Ces dernières années, nous avons élargi notre activité et nous sommes impliqués dans l’ouverture de deux cinémas. Le premier est le Kino Central à Hradec Kralove (une ville de 100 000 habitants située à 100 km à l’est de Prague). Dans cette ville, un multiplexe a été construit il y a 3 ans et tous les autres cinémas (qui appartiennent à la municipalité) ont fermé. Nous avons alors loué le dernier cinéma de la ville et avons essayé de montrer qu’il y a un public pour les films art et essai.
Jusqu’à maintenant, les résultats ne sont pas très optimistes (surtout en termes financiers), mais avec le soutien d’organisations étatiques nous devrions pouvoir faire en sorte que ce projet parvienne à une autosuffisance financière durable.
Le deuxième élargissement de notre action est le Kino Svetozor. C’est un cinéma de 2 écrans (488 et 55 fauteuils) situé en plein centre de Prague. Nous voulons transformer le cinéma en un cinéma art et essai de premier ordre, qui fonctionne sur une programmation hebdomadaire et commence les séances à 11h du matin. Nous plaçons le plus d’espoir dans la plus petite salle qui va nous permettre de présenter des genres mineurs (comme des films documentaires, des films expérimentaux, des films d’animation, etc.) de façon régulière. Les 6 premiers mois de l’année ont montré qu’un tel cinéma était nécessaire à Prague. Tous les distributeurs de films art et essai accueillent de façon très positive ce lieu qui permettra de présenter leurs films durant les premières semaines qui suivent leur sortie.

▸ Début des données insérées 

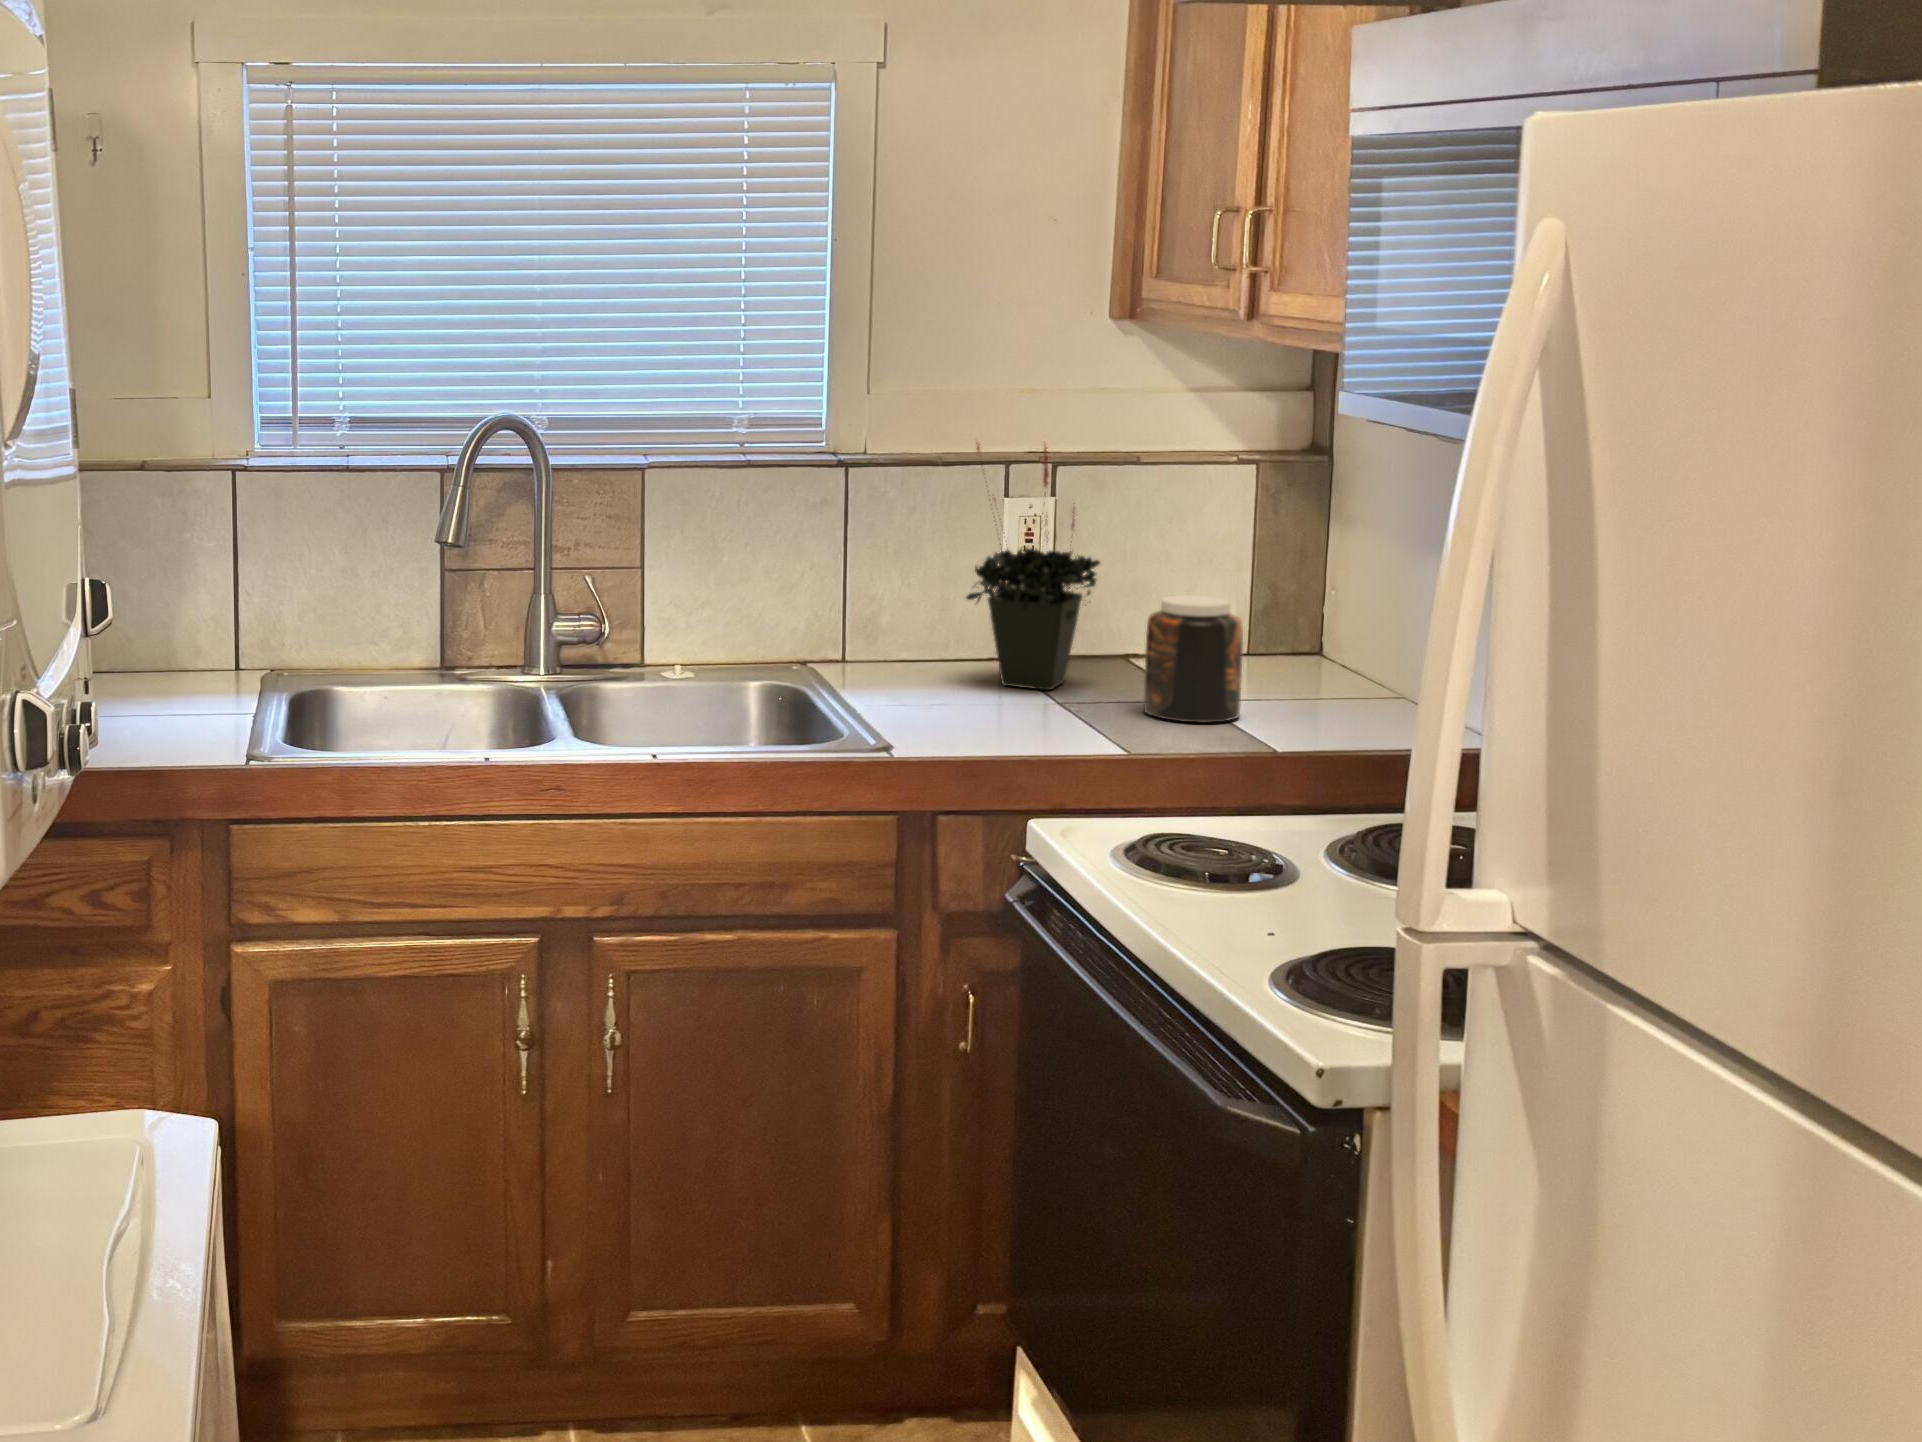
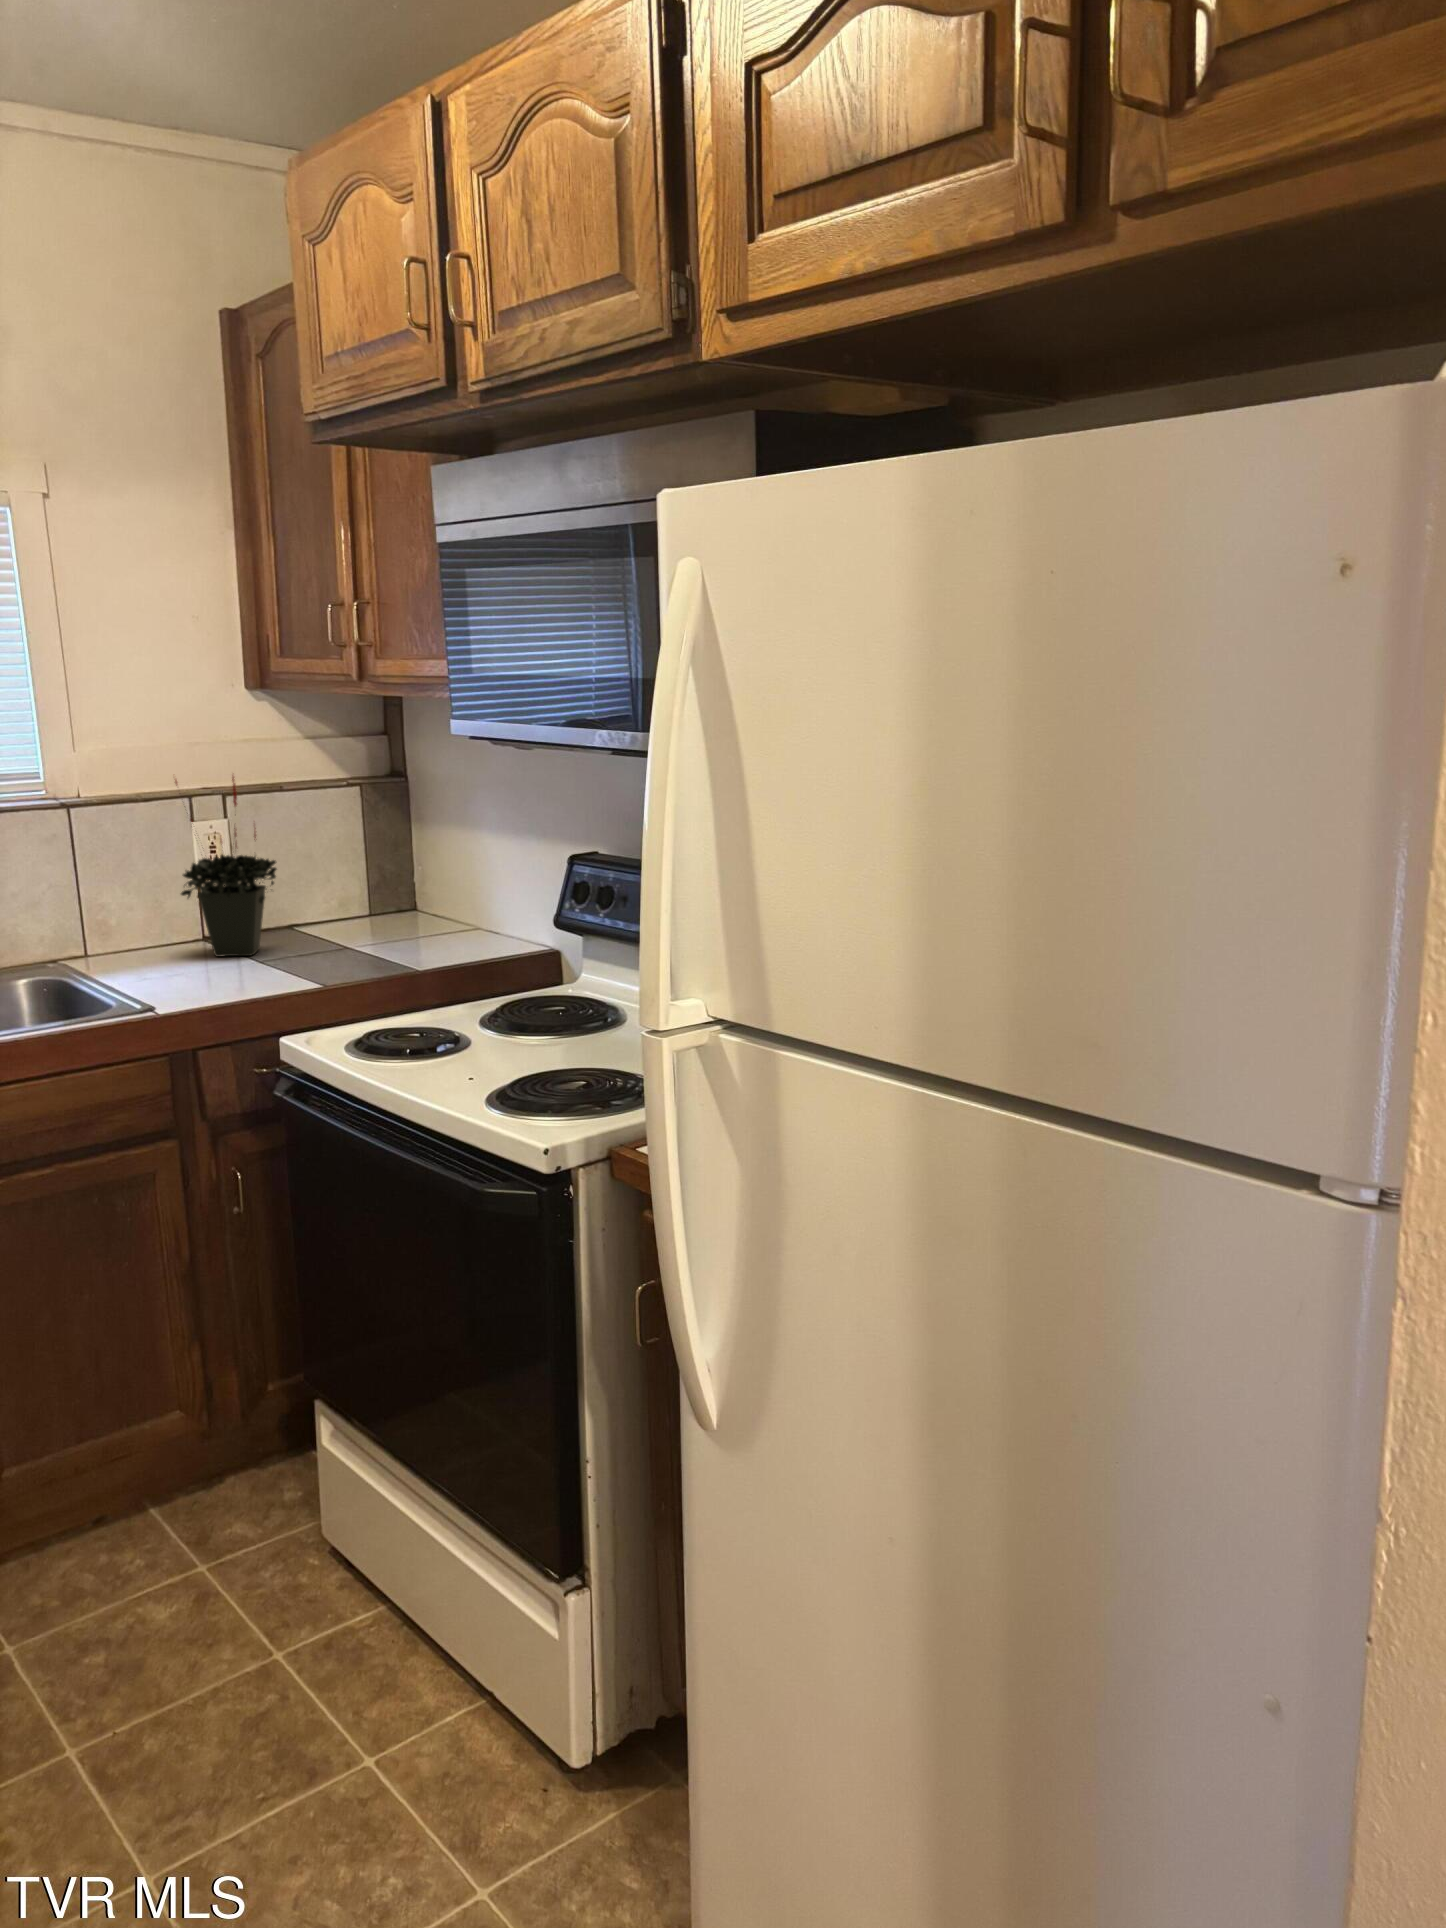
jar: present [1144,595,1243,722] -> none [322,877,391,963]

Nous croyons que le Kino Svetozor va vite avoir une bonne réputation et devenir l’un des principaux cinémas art et essai de la ville.
Le Kino Aero et le Kino Svetozor sont tous les deux impliqués dans le projet Line 9. Quatre
cinémas art et essai (tous reliés par la ligne de tramway 9) ont décidé de coopérer pour proposer aux distributeurs la projection régulière de leurs films durant 3 ou 4 semaines après leur sortie.
Cette coopération est une approche toute nouvelle et d’un intérêt très important pour les
distributeurs qui sortent des films sur un nombre limité de copies. Pour les 3 premiers mois de
2005, quelque 15 titres ont été choisis (les 4 cinémas se sont mis d’accord pour les projeter), la promotion (posters, flyers) sera faite en commun, pour que les gens puissent identifier facilement ces films dans les salles de Prague.
4 – Les Kino Aero, Kino Svetozor et Kino Central sont tous les trois équipés avec un
projecteur numérique. Est-ce que la projection numérique est un moyen de projeter plus de films et/ou des films différents ?
Dans les 3 cinémas, une part significative des films sont projetés en numérique. Plusieurs
distributeurs tchèques ont les droits pour les projections en vidéo, ce qui nous permet d’accroître le nombre de titres que nous projetons. Plusieurs titres classiques, par exemple, ne sont disponibles qu’en DVD dans le pays.
Durant les rétrospectives, les semaines du film, les festivals, certains films sont également
projetés en DVD, Beta ou sur d’autres supports.
Les projecteurs numériques nous aident aussi à travailler les genres mineurs. Chaque projection régulière commence avec un court-métrage, et les courts-métrages sont rarement disponibles en 35mm. Ceci est également vrai pour la plupart des films documentaires et expérimentaux. Bontonfilm distribue désormais des films en DVD. Le premier à l’être est un documentaire, Tatinek, de Jan Sverak, consacré à son père.
S’il y avait plus de salles équipées en numérique, les distributeurs et les producteurs y
accorderaient plus d’attention et davantage de films utiliseraient ce moyen plus rentable.